I just spent three wonderful days at the conference “The Art and Science of Improvisation in Teaching.” My visit to the University of Stord, Norway, was sponsored by a project funded by the Norwegian Research Council, “Improvisation in Teacher Education.” I was honored to be invited to give the keynote talk, because the project was inspired by my 2011 book Structure and Improvisation in Creative Teaching. Creative Teaching

I published this book to argue that good teaching is always creative and improvisational. That it’s impossible to “script” teachers. That if policy makers try to overly control teaching, then students won’t learn much. I’m a learning scientist, so I grounded my argument in scientific studies, and in well-proven recommendations for effective teaching.
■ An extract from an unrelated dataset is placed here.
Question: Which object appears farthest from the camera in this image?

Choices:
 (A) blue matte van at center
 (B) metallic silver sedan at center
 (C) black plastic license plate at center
What’s really exciting about the book is that it shows how we can prepare teachers for this kind of teaching. Each chapter is written by a different teacher educator, who is using improvisation in their teacher education classes. These chapters are important because it’s really hard to teach students to learn in a creative way. You need a high level of professional expertise and improvisational ability. What makes it even harder is that teacher improvisations are always guided by structures that are important to effective teaching–curricular sequences, research-grounded learning trajectories, and government-mandated learning outcomes and assessments.

The Norwegian research project is driven by music educators, who are studying new ways to teach improvisational music performance. Then, they’re going to use this research to enhance teacher education in all subjects. It’s a brilliant group of scholars, and I look forward to the results of their research.